The primary endpoint was 12-month progression-free survival rate (12m-PFSR), with statistical design targeting ≥61% (H0=40%, H1=75%; α=0.05; β=0.10). Key secondary endpoints included median PFS (mPFS), overall survival (OS), objective response rate (ORR; RECIST 1.1), and safety.
From Oct 2019 to Jun 2024, 18 patients were enrolled across 9 centers (Spain, Italy, UK); median age 30 years (18–52), female 61%. All were metastatic at baseline; 67% (12/18) were treatment-naïve.
Treatment: Sunitinib + nivolumab, per IMMUNOSARC protocol, continued to progression/intolerance.
Results
The combination demonstrated meaningful activity with durable disease control, particularly in treatment-naïve patients, alongside manageable immune-related toxicities.
- 12-month PFS rate: 53% (95% CI 19–77).
- Median PFS: 13.1 months (95% CI 7.9–18.2).
- Median OS: 57.9 months (95% CI 0–100).
- ORR: 53% — CR 6%, PR 47%, SD 35%, PD 12%.
- Achieving CR/PR was associated with longer PFS (NR vs 7.5 months, p < 0.001).
- Treatment-naïve patients appeared to benefit more than pretreated (mPFS 15.5 months[95% CI NR] vs 8.7 months [95% CI 4.8–12.6], p = 0.058).
- Grade 3–4 toxicities were consistent with prior experience; immune-related events included G3 pneumonitis, G2 pancreatitis, G3 hepatitis. Translational analyses are ongoing.
Key takeaways
- Sunitinib + nivolumab achieved 53% ORR and 13.1-month mPFS with a 12-month PFS rate of 53% in an ultra-rare, chemo-resistant sarcoma.
- Objective responses (CR/PR) correlated with significantly longer PFS.
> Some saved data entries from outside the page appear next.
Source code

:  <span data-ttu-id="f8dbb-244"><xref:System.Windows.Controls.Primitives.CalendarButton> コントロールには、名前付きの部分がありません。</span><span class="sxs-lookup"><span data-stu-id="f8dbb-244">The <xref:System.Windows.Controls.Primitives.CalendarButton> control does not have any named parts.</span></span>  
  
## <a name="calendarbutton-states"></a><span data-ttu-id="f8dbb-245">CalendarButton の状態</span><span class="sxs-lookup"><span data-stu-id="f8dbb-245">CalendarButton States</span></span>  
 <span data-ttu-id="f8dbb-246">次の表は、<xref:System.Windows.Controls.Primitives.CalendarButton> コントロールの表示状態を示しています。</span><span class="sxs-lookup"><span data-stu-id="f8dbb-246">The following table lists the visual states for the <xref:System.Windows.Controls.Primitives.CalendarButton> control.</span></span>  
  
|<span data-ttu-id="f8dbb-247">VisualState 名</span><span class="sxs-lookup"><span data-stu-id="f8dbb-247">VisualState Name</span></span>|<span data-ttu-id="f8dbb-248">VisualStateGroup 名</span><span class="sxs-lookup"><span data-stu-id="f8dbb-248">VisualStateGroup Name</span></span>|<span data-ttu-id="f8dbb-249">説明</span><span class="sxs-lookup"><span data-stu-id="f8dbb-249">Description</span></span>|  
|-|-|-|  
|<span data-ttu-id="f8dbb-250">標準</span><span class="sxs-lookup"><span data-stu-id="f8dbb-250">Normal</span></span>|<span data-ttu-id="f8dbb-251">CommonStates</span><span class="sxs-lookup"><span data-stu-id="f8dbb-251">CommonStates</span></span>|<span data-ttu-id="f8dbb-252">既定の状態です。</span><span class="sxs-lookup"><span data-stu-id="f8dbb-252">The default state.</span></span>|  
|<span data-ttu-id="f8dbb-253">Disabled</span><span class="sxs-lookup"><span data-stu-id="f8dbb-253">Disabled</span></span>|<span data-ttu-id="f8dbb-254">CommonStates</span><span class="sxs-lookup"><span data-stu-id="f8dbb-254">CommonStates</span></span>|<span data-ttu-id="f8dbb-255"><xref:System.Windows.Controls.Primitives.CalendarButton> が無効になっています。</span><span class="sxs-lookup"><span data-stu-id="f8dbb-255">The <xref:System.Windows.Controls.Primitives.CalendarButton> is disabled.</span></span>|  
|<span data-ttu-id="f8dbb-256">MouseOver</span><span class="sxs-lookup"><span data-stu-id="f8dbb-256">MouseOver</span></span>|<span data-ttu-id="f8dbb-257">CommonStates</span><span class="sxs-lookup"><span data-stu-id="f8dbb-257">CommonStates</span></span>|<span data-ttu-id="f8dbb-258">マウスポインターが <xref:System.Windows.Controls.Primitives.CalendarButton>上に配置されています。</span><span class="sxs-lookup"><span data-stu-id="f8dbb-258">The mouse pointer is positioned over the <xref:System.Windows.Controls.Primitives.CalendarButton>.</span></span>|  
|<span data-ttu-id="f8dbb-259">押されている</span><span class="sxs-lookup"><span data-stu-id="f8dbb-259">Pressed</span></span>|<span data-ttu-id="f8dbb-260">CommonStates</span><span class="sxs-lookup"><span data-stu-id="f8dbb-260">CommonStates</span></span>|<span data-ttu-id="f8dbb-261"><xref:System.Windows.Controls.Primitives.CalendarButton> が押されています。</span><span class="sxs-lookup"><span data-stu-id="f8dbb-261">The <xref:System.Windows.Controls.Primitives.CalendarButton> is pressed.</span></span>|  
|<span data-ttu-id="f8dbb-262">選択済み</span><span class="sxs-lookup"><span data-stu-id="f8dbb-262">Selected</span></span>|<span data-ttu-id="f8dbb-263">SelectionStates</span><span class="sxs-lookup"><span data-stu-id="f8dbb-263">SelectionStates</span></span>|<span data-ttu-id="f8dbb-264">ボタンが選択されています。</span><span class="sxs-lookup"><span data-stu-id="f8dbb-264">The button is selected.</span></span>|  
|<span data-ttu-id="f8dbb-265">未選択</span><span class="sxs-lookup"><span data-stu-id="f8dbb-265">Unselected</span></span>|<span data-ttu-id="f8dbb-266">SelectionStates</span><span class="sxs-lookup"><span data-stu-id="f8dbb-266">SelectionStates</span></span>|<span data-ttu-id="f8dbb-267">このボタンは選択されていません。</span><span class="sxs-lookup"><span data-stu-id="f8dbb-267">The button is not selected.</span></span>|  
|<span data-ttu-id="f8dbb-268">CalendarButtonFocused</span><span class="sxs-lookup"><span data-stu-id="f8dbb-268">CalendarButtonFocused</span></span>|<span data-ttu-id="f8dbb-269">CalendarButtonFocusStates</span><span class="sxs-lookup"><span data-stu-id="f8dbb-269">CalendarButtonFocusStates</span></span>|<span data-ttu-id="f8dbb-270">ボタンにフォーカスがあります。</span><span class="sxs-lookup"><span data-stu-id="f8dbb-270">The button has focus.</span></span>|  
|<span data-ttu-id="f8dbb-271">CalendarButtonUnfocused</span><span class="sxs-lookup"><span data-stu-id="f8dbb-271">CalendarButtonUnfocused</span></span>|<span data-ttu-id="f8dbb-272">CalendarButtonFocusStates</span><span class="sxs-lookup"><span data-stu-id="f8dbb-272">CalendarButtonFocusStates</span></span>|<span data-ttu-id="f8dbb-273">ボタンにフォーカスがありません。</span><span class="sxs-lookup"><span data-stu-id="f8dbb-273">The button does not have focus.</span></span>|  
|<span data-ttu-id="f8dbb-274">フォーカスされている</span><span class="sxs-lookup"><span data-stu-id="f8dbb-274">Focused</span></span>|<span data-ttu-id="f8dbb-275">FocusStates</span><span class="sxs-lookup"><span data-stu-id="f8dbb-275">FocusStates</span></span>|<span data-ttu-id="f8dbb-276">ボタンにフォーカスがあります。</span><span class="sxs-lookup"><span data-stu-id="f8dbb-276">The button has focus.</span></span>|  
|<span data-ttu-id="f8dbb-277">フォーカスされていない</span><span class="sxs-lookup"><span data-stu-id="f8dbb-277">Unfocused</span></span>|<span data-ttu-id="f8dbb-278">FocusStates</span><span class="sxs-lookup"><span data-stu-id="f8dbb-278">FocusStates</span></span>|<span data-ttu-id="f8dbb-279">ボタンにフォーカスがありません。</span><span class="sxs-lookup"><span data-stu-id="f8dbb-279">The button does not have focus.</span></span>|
- Greater benefit in treatment-naïve patients suggests earlier-line positioning may maximize outcomes.
- Immune-related AEs were manageable with standard protocols; vigilance for pneumonitis, hepatitis, pancreatitis is warranted.
- Confirmation in larger, multicenter cohorts, maturation of OS data, and biomarker-driventranslational readouts to refine patient selection.